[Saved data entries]
+ + + +
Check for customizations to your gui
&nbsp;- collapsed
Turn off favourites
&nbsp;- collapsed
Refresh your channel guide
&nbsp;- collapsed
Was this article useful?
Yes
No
+ + + +
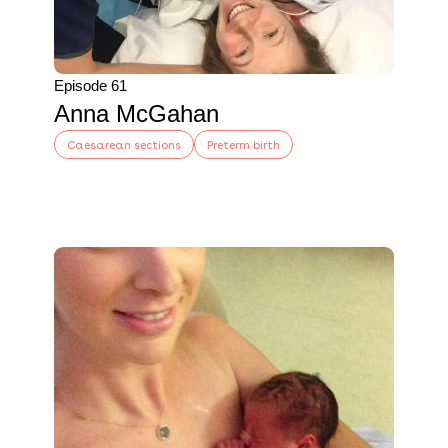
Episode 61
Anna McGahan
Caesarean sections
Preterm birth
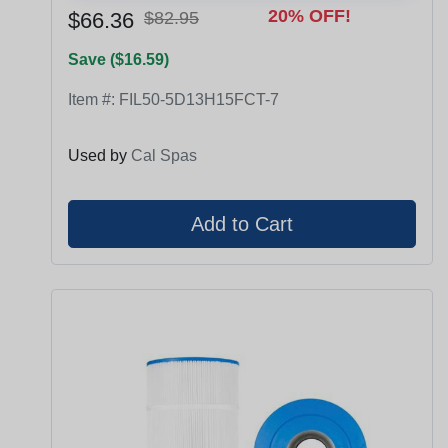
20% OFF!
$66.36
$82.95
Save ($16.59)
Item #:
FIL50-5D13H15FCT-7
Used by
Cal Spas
+ + + +
[THE PROBLEM] Please go through the entries and show every line with the word "your".

[TASK ANSWER]
Check for customizations to your gui
Refresh your channel guide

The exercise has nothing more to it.